**What the task asks:**
Print the data once more, exactly as given. Drop the pictures.

**Extracted material:**
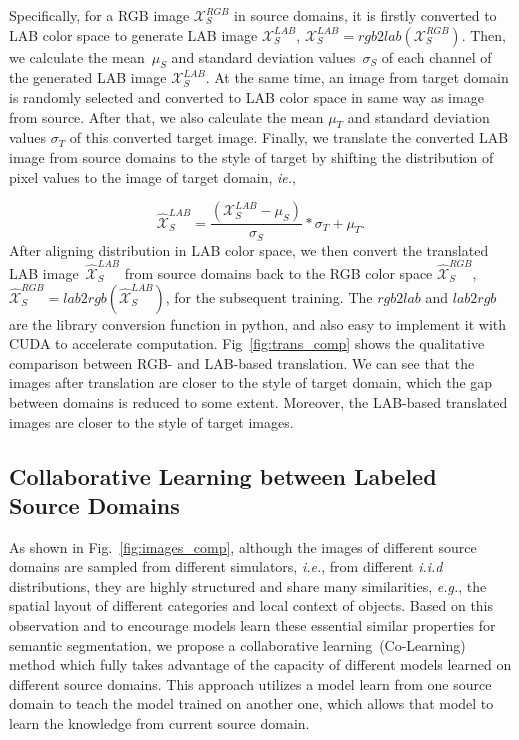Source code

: \documentclass[final]{cvpr}
\def\ie{\textit{i.e.}}
\def\eg{\textit{e.g.}}
\def\X{\mathcal{X}}
\begin{document}
Specifically, for a RGB image $\X_S^{RGB}$ in source domains, it is firstly converted to LAB color space to generate LAB image $\X_S^{LAB}$, $\X_S^{LAB} = rgb2lab(\X_S^{RGB})$. Then, we calculate the mean~$\mu_S$ and standard deviation values~$\sigma_S$ of each channel of the generated LAB image $\X_S^{LAB}$. At the same time, an image from target domain is randomly selected and converted to LAB color space in same way as image from source. After that, we also calculate the mean $\mu_T$ and standard deviation values $\sigma_T$ of this converted target image. Finally, we translate the converted LAB image from source domains to the style of target by shifting the distribution of pixel values to the image of target domain, \textit{ie.},

\begin{equation}
	\hat{\X}^{LAB}_S = \frac{(\X_S^{LAB} - \mu_S)}{\sigma_S} * \sigma_T + \mu_T.
\end{equation}
After aligning distribution in LAB color space, we then convert the translated LAB image~$\hat{\X}^{LAB}_S$  from source domains back to the RGB color space $\hat{\X}_S^{RGB}$, $\hat{\X}_S^{RGB}=lab2rgb(\hat{\X}_S^{LAB})$, for the subsequent training. The $rgb2lab$ and $lab2rgb$ are the library conversion function in python, and also easy to implement it with CUDA to accelerate computation. Fig~\ref{fig:trans_comp} shows the qualitative comparison between RGB- and LAB-based translation. We can see that the images after translation are closer to the style of target domain, which the gap between domains is reduced to some extent. Moreover, the LAB-based translated images are closer to the style of target images.


\subsection{Collaborative Learning between Labeled Source Domains}

As shown in Fig.~\ref{fig:images_comp}, although the images of different source domains are sampled from different simulators, \ie, from different \textit{i.i.d} distributions, they are highly structured and share many similarities, \eg, the spatial layout of different categories and local context of objects. Based on this observation and to encourage models learn these essential similar properties for semantic segmentation, we propose a collaborative learning~(Co-Learning) method which fully takes advantage of the capacity of different models learned on different source domains. This approach utilizes a model learn from one source domain to teach the model trained on another one, which allows that model to learn the knowledge from current source domain. 
\end{document}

**Your response:**
Source code

: \documentclass[final]{cvpr}
\def\ie{\textit{i.e.}}
\def\eg{\textit{e.g.}}
\def\X{\mathcal{X}}
\begin{document}
Specifically, for a RGB image $\X_S^{RGB}$ in source domains, it is firstly converted to LAB color space to generate LAB image $\X_S^{LAB}$, $\X_S^{LAB} = rgb2lab(\X_S^{RGB})$. Then, we calculate the mean~$\mu_S$ and standard deviation values~$\sigma_S$ of each channel of the generated LAB image $\X_S^{LAB}$. At the same time, an image from target domain is randomly selected and converted to LAB color space in same way as image from source. After that, we also calculate the mean $\mu_T$ and standard deviation values $\sigma_T$ of this converted target image. Finally, we translate the converted LAB image from source domains to the style of target by shifting the distribution of pixel values to the image of target domain, \textit{ie.},

\begin{equation}
	\hat{\X}^{LAB}_S = \frac{(\X_S^{LAB} - \mu_S)}{\sigma_S} * \sigma_T + \mu_T.
\end{equation}
After aligning distribution in LAB color space, we then convert the translated LAB image~$\hat{\X}^{LAB}_S$  from source domains back to the RGB color space $\hat{\X}_S^{RGB}$, $\hat{\X}_S^{RGB}=lab2rgb(\hat{\X}_S^{LAB})$, for the subsequent training. The $rgb2lab$ and $lab2rgb$ are the library conversion function in python, and also easy to implement it with CUDA to accelerate computation. Fig~\ref{fig:trans_comp} shows the qualitative comparison between RGB- and LAB-based translation. We can see that the images after translation are closer to the style of target domain, which the gap between domains is reduced to some extent. Moreover, the LAB-based translated images are closer to the style of target images.


\subsection{Collaborative Learning between Labeled Source Domains}

As shown in Fig.~\ref{fig:images_comp}, although the images of different source domains are sampled from different simulators, \ie, from different \textit{i.i.d} distributions, they are highly structured and share many similarities, \eg, the spatial layout of different categories and local context of objects. Based on this observation and to encourage models learn these essential similar properties for semantic segmentation, we propose a collaborative learning~(Co-Learning) method which fully takes advantage of the capacity of different models learned on different source domains. This approach utilizes a model learn from one source domain to teach the model trained on another one, which allows that model to learn the knowledge from current source domain. 
\end{document}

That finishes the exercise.